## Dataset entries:
[Start of section]
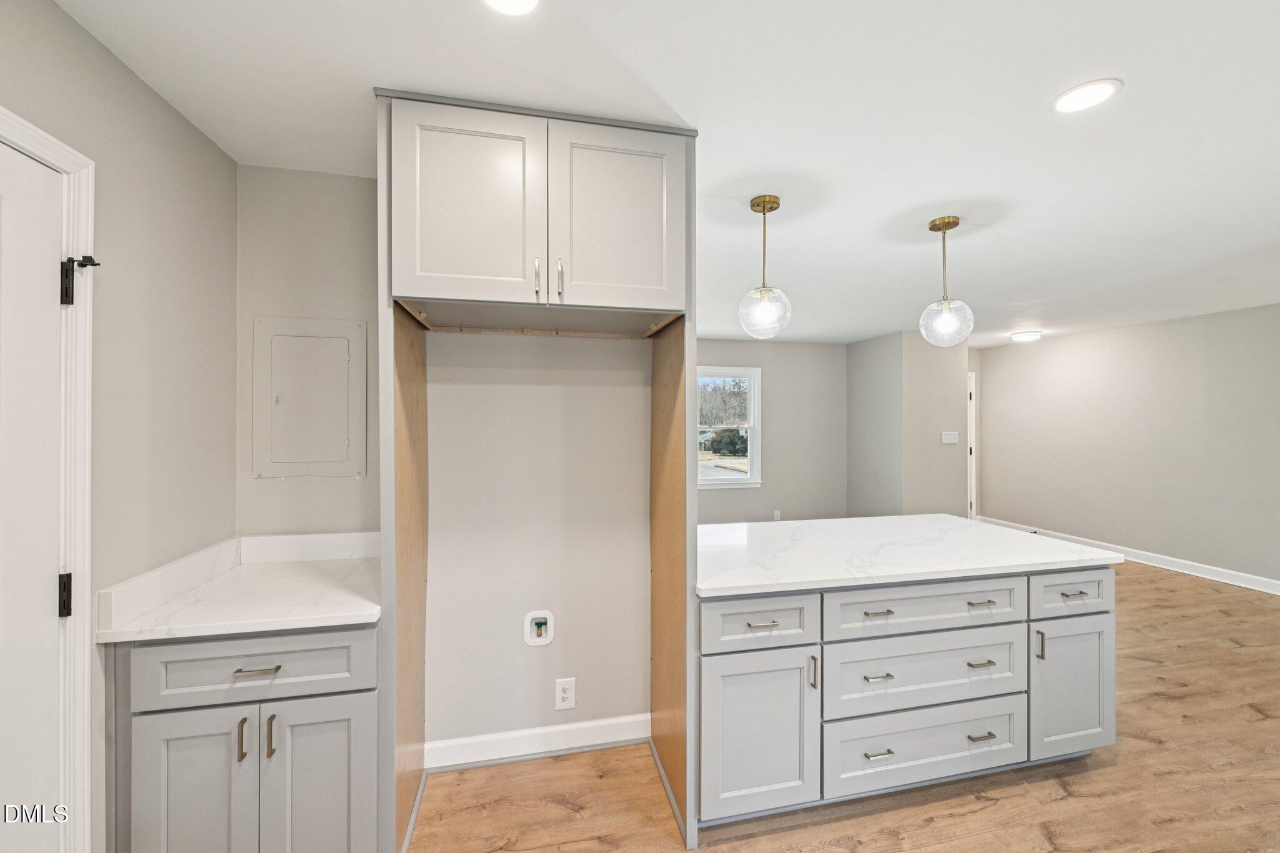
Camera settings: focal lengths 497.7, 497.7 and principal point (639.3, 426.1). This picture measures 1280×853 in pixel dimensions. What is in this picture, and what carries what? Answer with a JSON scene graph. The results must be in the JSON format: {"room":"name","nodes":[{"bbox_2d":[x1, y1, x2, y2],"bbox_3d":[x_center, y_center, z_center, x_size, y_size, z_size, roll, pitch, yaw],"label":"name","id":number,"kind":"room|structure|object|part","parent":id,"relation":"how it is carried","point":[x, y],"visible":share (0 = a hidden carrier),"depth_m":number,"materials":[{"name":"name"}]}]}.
{"room":"kitchen","nodes":[
{"label":"kitchen","id":0,"kind":"room"},
{"bbox_2d":[0,0,237,852],"bbox_3d":[-1.237,0.203,0.212,0.129,2.426,3.525,0,0,-12],"label":"left wall","id":1,"kind":"structure","parent":0,"point":[211,150],"depth_m":1.46,"materials":[{"name":"paint"}]},
{"bbox_2d":[0,135,68,852],"bbox_3d":[-1.324,0.416,0.818,0.101,2.056,0.870,0,0,-12],"label":"door","id":2,"kind":"structure","parent":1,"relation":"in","point":[56,317],"depth_m":1.15,"materials":[{"name":"white paint"}]},
{"bbox_2d":[0,106,94,852],"bbox_3d":[-1.383,0.391,0.803,0.165,2.145,0.999,0,0,-12],"label":"door frame","id":3,"kind":"structure","parent":1,"relation":"attached to","point":[86,222],"depth_m":1.24,"materials":[{"name":"white paint"}]},
{"bbox_2d":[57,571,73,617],"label":"door hinge","id":4,"kind":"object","parent":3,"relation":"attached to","point":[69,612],"visible":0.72,"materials":[{"name":"black metal"}]},
{"bbox_2d":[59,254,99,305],"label":"door hinge","id":5,"kind":"object","parent":3,"relation":"attached to","point":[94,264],"visible":0.93,"depth_m":1.23,"materials":[{"name":"black metal"}]},
{"bbox_2d":[243,162,664,760],"bbox_3d":[-0.708,0.212,2.170,1.780,2.453,0.135,0,0,-12],"label":"alcove back wall","id":6,"kind":"structure","parent":0,"point":[552,647],"depth_m":2.13,"materials":[{"name":"paint"}]},
{"bbox_2d":[253,315,368,477],"bbox_3d":[-1.302,-0.111,1.977,0.362,0.635,0.024,0,0,-12],"label":"electrical panel","id":7,"kind":"object","parent":6,"relation":"in","point":[337,352],"visible":0.98,"depth_m":1.98,"materials":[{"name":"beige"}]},
{"bbox_2d":[524,610,554,646],"bbox_3d":[-0.436,0.876,2.156,0.123,0.147,0.037,0,0,-12],"label":"water outlet box","id":8,"kind":"object","parent":6,"relation":"in","point":[539,620],"visible":0.98,"depth_m":2.16,"materials":[{"name":"white plastic"}]},
{"bbox_2d":[428,713,651,769],"bbox_3d":[-0.405,1.368,2.168,0.945,0.109,0.016,0,0,-12],"label":"baseboard","id":9,"kind":"structure","parent":6,"relation":"attached to","point":[494,757],"depth_m":2.15,"materials":[{"name":"white paint"}]},
{"bbox_2d":[554,678,576,710],"bbox_3d":[-0.324,1.170,2.177,0.083,0.130,0.009,0,0,-12],"label":"wall outlet","id":10,"kind":"object","parent":6,"relation":"attached to","point":[567,695],"visible":0.99,"depth_m":2.17,"materials":[{"name":"white plastic"}]},
{"bbox_2d":[45,0,1279,347],"bbox_3d":[2.164,-1.067,2.687,7.911,0.102,7.682,0,0,-12],"label":"ceiling","id":11,"kind":"structure","parent":0,"point":[1128,103],"depth_m":1.62,"materials":[{"name":"white paint"}]},
{"bbox_2d":[482,0,539,15],"bbox_3d":[-0.307,-1.021,1.148,0.178,0.007,0.181,0,0,-12],"label":"recessed light","id":12,"kind":"object","parent":11,"relation":"in","point":[527,0],"visible":0.97,"depth_m":1.21,"materials":[{"name":"white"}]},
{"bbox_2d":[737,193,791,338],"bbox_3d":[0.561,-0.711,2.245,0.230,0.624,0.231,0,0,-12],"label":"pendant light","id":13,"kind":"object","parent":11,"relation":"hanging from","point":[772,202],"visible":1,"depth_m":2.20,"materials":[{"name":"clear glass"}]},
{"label":"globe","id":14,"kind":"part","parent":13,"relation":"part of","materials":[{"name":"clear glass"}]},
{"bbox_2d":[918,215,974,346],"bbox_3d":[1.526,-0.712,2.489,0.231,0.636,0.232,0,0,-12],"label":"pendant light","id":15,"kind":"object","parent":11,"relation":"hanging from","point":[955,222],"visible":1,"depth_m":2.45,"materials":[{"name":"clear glass"}]},
{"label":"globe","id":16,"kind":"part","parent":15,"relation":"part of","materials":[{"name":"clear glass"}]},
{"bbox_2d":[1010,330,1041,342],"bbox_3d":[4.331,-1.006,5.589,0.291,0.083,0.290,0,0,-12],"label":"ceiling light","id":17,"kind":"object","parent":11,"relation":"attached to","point":[1023,337],"visible":0.99,"depth_m":5.50,"materials":[{"name":"white"}]},
{"bbox_2d":[1050,78,1122,113],"bbox_3d":[1.391,-1.028,1.557,0.179,0.007,0.180,0,0,-12],"label":"recessed light","id":18,"kind":"object","parent":11,"relation":"in","point":[1105,90],"visible":0.99,"depth_m":1.55,"materials":[{"name":"white plastic"}]},
{"bbox_2d":[696,337,846,524],"bbox_3d":[0.677,0.174,5.985,4.154,2.469,0.128,0,0,-12],"label":"far wall","id":19,"kind":"structure","parent":0,"point":[752,344],"depth_m":6.19,"materials":[{"name":"grey paint"}]},
{"bbox_2d":[695,365,761,488],"bbox_3d":[0.945,0.013,6.074,1.086,1.486,0.159,0,0,-12],"label":"window","id":20,"kind":"structure","parent":19,"relation":"in","point":[752,394],"depth_m":6.14,"materials":[{"name":"white"}]},
{"bbox_2d":[772,509,781,520],"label":"wall outlet","id":21,"kind":"object","parent":19,"relation":"attached to","point":[777,518],"visible":0.97,"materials":[{"name":"white plastic"}]},
{"bbox_2d":[406,559,1279,852],"bbox_3d":[1.946,1.466,2.540,7.955,0.095,8.383,0,0,-12],"label":"floor","id":22,"kind":"structure","parent":0,"point":[1165,590],"depth_m":1.96,"materials":[{"name":"brown wood"}]},
{"bbox_2d":[108,618,383,852],"bbox_3d":[-1.176,1.002,1.678,0.694,0.861,0.646,0,0,-12],"label":"base cabinet","id":23,"kind":"object","parent":22,"relation":"on","point":[161,727],"visible":0.75,"depth_m":1.40,"materials":[{"name":"grey paint"}]},
{"bbox_3d":[-1.248,1.104,1.400,0.283,0.603,0.045,0,0,-12],"label":"door","id":24,"kind":"part","parent":23,"relation":"part of","materials":[{"name":"grey paint"}]},
{"bbox_2d":[93,530,383,644],"bbox_3d":[-1.156,0.497,1.659,0.685,0.114,0.642,0,0,-12],"label":"countertop","id":25,"kind":"structure","parent":23,"relation":"on","point":[369,612],"depth_m":1.53,"materials":[{"name":"white stone"}]},
{"bbox_3d":[-1.121,0.888,1.412,0.015,0.107,0.031,0,0,-12],"label":"door pull","id":26,"kind":"part","parent":23,"relation":"part of","materials":[{"name":"gold metal"}]},
{"bbox_3d":[-1.110,0.690,1.427,0.571,0.178,0.040,0,0,-12],"label":"drawer","id":27,"kind":"part","parent":23,"relation":"part of","materials":[{"name":"paint"}]},
{"bbox_3d":[-1.085,0.691,1.418,0.107,0.012,0.045,0,0,-12],"label":"drawer pull","id":28,"kind":"part","parent":23,"relation":"part of","materials":[{"name":"gold metal"}]},
{"bbox_3d":[-1.058,0.890,1.430,0.015,0.110,0.029,0,0,-12],"label":"pull","id":29,"kind":"part","parent":23,"relation":"part of","materials":[{"name":"metal"}]},
{"bbox_3d":[-0.939,1.119,1.471,0.306,0.616,0.047,0,0,-12],"label":"door","id":30,"kind":"part","parent":23,"relation":"part of","materials":[{"name":"grey paint"}]},
{"bbox_2d":[375,91,698,852],"bbox_3d":[-0.362,0.216,1.881,1.060,2.430,0.665,0,0,-12],"label":"refrigerator cabinet","id":31,"kind":"object","parent":22,"relation":"on","point":[392,429],"visible":0.84,"depth_m":1.66,"materials":[{"name":"wood"}]},
{"bbox_3d":[-0.531,-0.653,1.551,0.407,0.615,0.081,0,0,-12],"label":"door","id":32,"kind":"part","parent":31,"relation":"part of","materials":[{"name":"grey paint"}]},
{"bbox_3d":[-0.330,-0.472,1.589,0.014,0.108,0.033,0,0,-12],"label":"pull","id":33,"kind":"part","parent":31,"relation":"part of","materials":[{"name":"metal"}]},
{"bbox_3d":[-0.261,-0.471,1.612,0.014,0.116,0.033,0,0,-12],"label":"pull","id":34,"kind":"part","parent":31,"relation":"part of","materials":[{"name":"metal"}]},
{"bbox_3d":[-0.078,-0.657,1.641,0.410,0.602,0.056,0,0,-12],"label":"door","id":35,"kind":"part","parent":31,"relation":"part of","materials":[{"name":"grey paint"}]},
{"bbox_2d":[700,561,1116,830],"bbox_3d":[1.023,1.001,2.215,1.763,0.866,0.783,0,0,-12],"label":"kitchen island","id":36,"kind":"object","parent":22,"relation":"on","point":[710,675],"visible":0.7,"depth_m":1.86,"materials":[{"name":"grey paint"}]},
{"bbox_3d":[0.419,1.101,1.767,0.421,0.562,0.068,0,0,-12],"label":"cabinet door","id":37,"kind":"part","parent":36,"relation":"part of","materials":[{"name":"paint"}]},
{"bbox_3d":[0.422,0.702,1.767,0.404,0.185,0.045,0,0,-12],"label":"drawer","id":38,"kind":"part","parent":36,"relation":"part of","materials":[{"name":"grey paint"}]},
{"bbox_3d":[0.431,0.692,1.762,0.088,0.012,0.050,0,0,-12],"label":"pull","id":39,"kind":"part","parent":36,"relation":"part of","materials":[{"name":"silver metal"}]},
{"bbox_3d":[0.628,0.895,1.806,0.013,0.114,0.031,0,0,-12],"label":"vertical pull","id":40,"kind":"part","parent":36,"relation":"part of","materials":[{"name":"metal"}]},
{"bbox_3d":[0.864,0.909,1.825,0.087,0.011,0.056,0,0,-12],"label":"pull","id":41,"kind":"part","parent":36,"relation":"part of","materials":[{"name":"silver metal"}]},
{"bbox_3d":[0.875,0.684,1.839,0.104,0.012,0.055,0,0,-12],"label":"pull","id":42,"kind":"part","parent":36,"relation":"part of","materials":[{"name":"silver metal"}]},
{"bbox_3d":[0.881,1.202,1.848,0.103,0.012,0.051,0,0,-12],"label":"drawer pull","id":43,"kind":"part","parent":36,"relation":"part of","materials":[{"name":"silver metal"}]},
{"bbox_2d":[693,513,1121,598],"bbox_3d":[1.053,0.552,2.379,1.893,0.036,0.993,0,0,-12],"label":"island countertop","id":44,"kind":"structure","parent":36,"relation":"on","point":[865,520],"depth_m":2.12,"materials":[{"name":"white stone"}]},
{"bbox_3d":[1.102,0.939,1.901,0.771,0.277,0.057,0,0,-12],"label":"drawer","id":45,"kind":"part","parent":36,"relation":"part of","materials":[{"name":"grey paint"}]},
{"bbox_3d":[1.100,0.696,1.899,0.762,0.168,0.056,0,0,-12],"label":"drawer","id":46,"kind":"part","parent":36,"relation":"part of","materials":[{"name":"grey paint"}]},
{"bbox_3d":[1.124,1.231,1.915,0.797,0.280,0.048,0,0,-12],"label":"drawer","id":47,"kind":"part","parent":36,"relation":"part of","materials":[{"name":"grey paint"}]},
{"bbox_3d":[1.305,0.909,1.922,0.098,0.012,0.053,0,0,-12],"label":"pull","id":48,"kind":"part","parent":36,"relation":"part of","materials":[{"name":"silver metal"}]},
{"bbox_3d":[1.313,1.189,1.931,0.094,0.012,0.049,0,0,-12],"label":"pull","id":49,"kind":"part","parent":36,"relation":"part of","materials":[{"name":"silver metal"}]},
{"bbox_3d":[1.312,0.679,1.927,0.098,0.011,0.054,0,0,-12],"label":"pull","id":50,"kind":"part","parent":36,"relation":"part of","materials":[{"name":"silver metal"}]},
{"bbox_3d":[1.588,0.874,1.987,0.013,0.114,0.032,0,0,-12],"label":"vertical pull","id":51,"kind":"part","parent":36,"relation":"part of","materials":[{"name":"metal"}]},
{"bbox_3d":[1.777,1.085,2.052,0.357,0.558,0.080,0,0,-12],"label":"cabinet door","id":52,"kind":"part","parent":36,"relation":"part of","materials":[{"name":"paint"}]},
{"bbox_3d":[1.759,0.682,2.027,0.422,0.168,0.038,0,0,-12],"label":"drawer","id":53,"kind":"part","parent":36,"relation":"part of","materials":[{"name":"grey paint"}]},
{"bbox_3d":[1.757,0.683,2.027,0.079,0.012,0.051,0,0,-12],"label":"pull","id":54,"kind":"part","parent":36,"relation":"part of","materials":[{"name":"metal"}]},
{"bbox_2d":[848,329,969,521],"bbox_3d":[3.189,0.206,6.171,0.950,2.456,1.313,0,0,-12],"label":"partition wall","id":55,"kind":"structure","parent":0,"point":[960,379],"depth_m":5.63,"materials":[{"name":"grey paint"}]},
{"bbox_2d":[940,430,958,443],"bbox_3d":[3.386,0.125,5.437,0.206,0.126,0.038,0,0,-12],"label":"light switch","id":56,"kind":"object","parent":55,"relation":"attached to","point":[950,441],"visible":0.98,"depth_m":5.43,"materials":[{"name":"white plastic"}]},
{"bbox_2d":[966,372,976,520],"bbox_3d":[4.188,0.354,6.659,0.586,2.092,0.372,0,0,-12],"label":"far door","id":57,"kind":"structure","parent":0,"point":[973,414],"depth_m":6.66,"materials":[{"name":"white paint"}]},
{"bbox_2d":[977,301,1279,590],"bbox_3d":[5.504,0.183,3.586,0.124,2.461,6.982,0,0,-12],"label":"right wall","id":58,"kind":"structure","parent":0,"point":[1243,312],"depth_m":5.01,"materials":[{"name":"paint"}]},
{"bbox_2d":[979,515,1279,595],"bbox_3d":[5.492,1.346,3.532,0.017,0.119,6.918,0,0,-12],"label":"baseboard","id":59,"kind":"structure","parent":58,"relation":"attached to","point":[1235,573],"depth_m":4.86,"materials":[{"name":"white paint"}]}
]}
[End of section]
## Required action:
Wherever a line in the data above contains the word "globe", copy that line.

## Worked solution:
{"label":"globe","id":14,"kind":"part","parent":13,"relation":"part of","materials":[{"name":"clear glass"}]},
{"label":"globe","id":16,"kind":"part","parent":15,"relation":"part of","materials":[{"name":"clear glass"}]},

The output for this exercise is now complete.